Re: re: My trip to Adelaide

Michael Walker (walker@hotkey.net.au)
Mon, 27 Apr 1998 19:02:05 +1000

Lets clear up some fallacies which in clearing up add weight to my argument
a train service cannot support significantly higher frequencies (and my name
is not Peter and I am the original poster of this 'highly fallacious
argument')

>A huge error in your guess - ordinarily, Greyhound-Pioneer have two buses a
>day (one day, one overnight) McCafferty's have one bus (overnight) and
>Firefly have one service (also overnight) - total four buses a day. During
>school holiday periods, they do run extra buses, but to the same schedules
>as at the moment.
>
If the major bus companies only run 4 buses, what hope do we really have for
a 20 carriage Overland vs. the current 3????? After all, a rail service will
be more closely competing for coach passengers and car drivers than with
airlines.

>>> This means that on average, there could potentially be a bus
>>> leaving almost every hour.
>
It was a poorly explained mathematical assumption. I am under no more belief
that if there were 20 buses a day that they would leave every hour on the
hour than you are, no more than suburban trains (Upfield line excepted.....)

▶ INFORMATION SHOWN:
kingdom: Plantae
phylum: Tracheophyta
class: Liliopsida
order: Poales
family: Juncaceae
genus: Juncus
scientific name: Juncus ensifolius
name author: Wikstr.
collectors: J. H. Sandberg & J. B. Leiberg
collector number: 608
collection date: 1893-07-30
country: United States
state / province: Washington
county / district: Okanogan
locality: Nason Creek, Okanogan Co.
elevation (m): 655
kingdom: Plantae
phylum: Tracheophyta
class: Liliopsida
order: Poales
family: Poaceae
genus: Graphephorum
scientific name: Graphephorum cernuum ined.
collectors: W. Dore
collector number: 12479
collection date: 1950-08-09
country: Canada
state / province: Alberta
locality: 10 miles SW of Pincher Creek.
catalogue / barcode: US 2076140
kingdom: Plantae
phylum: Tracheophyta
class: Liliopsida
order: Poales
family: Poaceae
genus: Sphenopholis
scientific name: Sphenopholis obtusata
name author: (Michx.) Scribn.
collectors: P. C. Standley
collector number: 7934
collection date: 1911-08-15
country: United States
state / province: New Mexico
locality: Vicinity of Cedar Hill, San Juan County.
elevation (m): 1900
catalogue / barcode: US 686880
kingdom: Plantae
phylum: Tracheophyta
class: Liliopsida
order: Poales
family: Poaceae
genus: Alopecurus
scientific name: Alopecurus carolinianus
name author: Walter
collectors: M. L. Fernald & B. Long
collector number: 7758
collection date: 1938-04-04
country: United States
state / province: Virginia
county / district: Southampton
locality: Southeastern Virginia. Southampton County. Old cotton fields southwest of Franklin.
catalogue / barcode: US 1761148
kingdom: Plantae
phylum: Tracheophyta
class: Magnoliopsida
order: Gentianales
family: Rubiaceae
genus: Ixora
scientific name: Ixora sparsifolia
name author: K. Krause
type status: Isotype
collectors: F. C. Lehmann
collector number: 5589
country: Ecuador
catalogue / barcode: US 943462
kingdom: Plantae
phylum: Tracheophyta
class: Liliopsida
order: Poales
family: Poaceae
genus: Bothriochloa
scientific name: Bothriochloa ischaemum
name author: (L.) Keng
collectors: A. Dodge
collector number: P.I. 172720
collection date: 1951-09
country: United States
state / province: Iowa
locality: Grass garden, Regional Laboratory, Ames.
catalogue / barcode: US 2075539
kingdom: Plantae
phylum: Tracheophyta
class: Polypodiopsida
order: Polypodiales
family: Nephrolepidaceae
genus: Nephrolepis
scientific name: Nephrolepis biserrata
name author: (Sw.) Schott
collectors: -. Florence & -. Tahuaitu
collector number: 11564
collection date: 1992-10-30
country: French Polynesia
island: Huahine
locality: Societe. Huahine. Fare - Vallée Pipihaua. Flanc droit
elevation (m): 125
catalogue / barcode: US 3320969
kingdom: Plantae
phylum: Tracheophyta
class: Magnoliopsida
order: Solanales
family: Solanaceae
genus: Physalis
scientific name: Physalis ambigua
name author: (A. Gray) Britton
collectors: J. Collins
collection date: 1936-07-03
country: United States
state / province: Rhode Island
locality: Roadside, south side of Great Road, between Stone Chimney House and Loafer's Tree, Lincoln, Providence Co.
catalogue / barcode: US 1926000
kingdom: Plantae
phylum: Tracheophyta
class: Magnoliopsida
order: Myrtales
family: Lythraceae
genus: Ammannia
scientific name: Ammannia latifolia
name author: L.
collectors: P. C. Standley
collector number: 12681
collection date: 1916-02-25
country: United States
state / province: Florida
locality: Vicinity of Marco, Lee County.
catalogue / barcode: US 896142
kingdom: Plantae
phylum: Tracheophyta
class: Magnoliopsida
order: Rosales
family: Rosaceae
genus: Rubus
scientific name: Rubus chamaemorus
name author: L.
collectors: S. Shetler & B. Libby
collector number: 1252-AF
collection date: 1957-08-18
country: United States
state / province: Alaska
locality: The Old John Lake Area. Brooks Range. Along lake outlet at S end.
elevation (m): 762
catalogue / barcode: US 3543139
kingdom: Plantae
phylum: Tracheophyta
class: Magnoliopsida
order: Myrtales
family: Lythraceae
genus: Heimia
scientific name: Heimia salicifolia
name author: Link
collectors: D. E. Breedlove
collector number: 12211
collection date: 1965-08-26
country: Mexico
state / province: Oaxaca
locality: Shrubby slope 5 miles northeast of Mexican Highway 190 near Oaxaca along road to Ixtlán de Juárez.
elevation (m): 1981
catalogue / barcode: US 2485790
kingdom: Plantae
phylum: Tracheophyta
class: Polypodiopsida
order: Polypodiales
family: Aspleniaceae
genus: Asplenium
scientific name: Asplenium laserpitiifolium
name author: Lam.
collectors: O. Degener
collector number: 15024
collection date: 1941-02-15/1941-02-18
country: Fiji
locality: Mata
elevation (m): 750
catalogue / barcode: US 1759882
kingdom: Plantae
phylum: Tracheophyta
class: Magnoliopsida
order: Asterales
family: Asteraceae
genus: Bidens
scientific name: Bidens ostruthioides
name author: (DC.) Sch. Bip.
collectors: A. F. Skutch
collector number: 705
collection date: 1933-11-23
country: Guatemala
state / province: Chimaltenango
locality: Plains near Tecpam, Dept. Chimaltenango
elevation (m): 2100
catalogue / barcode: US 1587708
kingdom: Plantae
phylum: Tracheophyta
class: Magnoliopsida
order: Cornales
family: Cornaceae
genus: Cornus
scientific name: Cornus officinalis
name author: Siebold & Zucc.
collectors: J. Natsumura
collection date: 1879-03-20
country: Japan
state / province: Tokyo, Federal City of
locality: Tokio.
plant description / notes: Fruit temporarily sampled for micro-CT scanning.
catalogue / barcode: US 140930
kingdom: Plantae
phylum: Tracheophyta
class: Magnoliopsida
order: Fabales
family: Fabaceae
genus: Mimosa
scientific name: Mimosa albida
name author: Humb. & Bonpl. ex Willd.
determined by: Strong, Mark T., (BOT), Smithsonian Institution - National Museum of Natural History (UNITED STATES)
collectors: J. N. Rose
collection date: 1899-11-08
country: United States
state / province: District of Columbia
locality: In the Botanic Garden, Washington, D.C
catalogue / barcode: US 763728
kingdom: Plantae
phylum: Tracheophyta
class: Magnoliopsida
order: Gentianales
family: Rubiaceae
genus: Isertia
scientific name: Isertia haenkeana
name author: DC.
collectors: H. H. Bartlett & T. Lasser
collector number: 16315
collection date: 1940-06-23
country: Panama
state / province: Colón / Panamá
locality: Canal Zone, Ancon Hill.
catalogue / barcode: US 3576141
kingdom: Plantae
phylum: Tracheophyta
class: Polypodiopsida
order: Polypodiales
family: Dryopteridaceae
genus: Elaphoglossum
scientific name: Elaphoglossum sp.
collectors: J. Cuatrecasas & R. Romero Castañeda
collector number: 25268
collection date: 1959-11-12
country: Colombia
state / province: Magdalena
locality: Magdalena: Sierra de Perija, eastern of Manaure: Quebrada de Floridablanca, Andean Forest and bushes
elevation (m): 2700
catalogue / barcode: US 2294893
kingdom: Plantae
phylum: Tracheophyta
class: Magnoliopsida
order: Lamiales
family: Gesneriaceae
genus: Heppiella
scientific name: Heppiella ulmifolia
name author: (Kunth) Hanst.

▶ DIRECTIVES:
a) Retype the entries from their first line through the line with "state / province: Washington", keeping every character the same.
b) Write what comes next in the post about bus and rail services to Adelaide.

▶ ANSWER SET:
a)
kingdom: Plantae
phylum: Tracheophyta
class: Liliopsida
order: Poales
family: Juncaceae
genus: Juncus
scientific name: Juncus ensifolius
name author: Wikstr.
collectors: J. H. Sandberg & J. B. Leiberg
collector number: 608
collection date: 1893-07-30
country: United States
state / province: Washington

b)
would run equally frequently despite the strong peaks in customer demand
around 8am and 5pm. Credit me with some intelligence. I find it hard enough
to believe that people want to travel to Adelaide, let alone do it at 3am in
the morning. 8^)

>I can't be bothered replying to any more of the fallacious arguments
>espoused by somebody who obviously knows NOTHING about the coach industry -
>as somebody who used to work for Deluxe, Bus Australia and Greyhound, and
>then for a travel agency with a heavy emphasis on coach travel, I do know a
>little bit about the industry - unfortunately Peter, and don't take this
>personally, you do not.
>
Chill out, I hate the thought of travelling on a coach let alone working for
the industry. Bully for you that you have worked for most of the major coach
companies. So shoot me for not having worked for one. My post was not trying
to explain coach operational practices, it was making the point that even
weighing all the assumptions heavily in favour of bus transport (however
unrealistically in terms of people travelling and buses to carry them),
trains cannot possibly hope to generate the traffic between Mel-Adl to even
think seriously about running several services a day. And as you have
not-so-kindly pointed out, neither do the bus companies the railways are
competing for passengers against.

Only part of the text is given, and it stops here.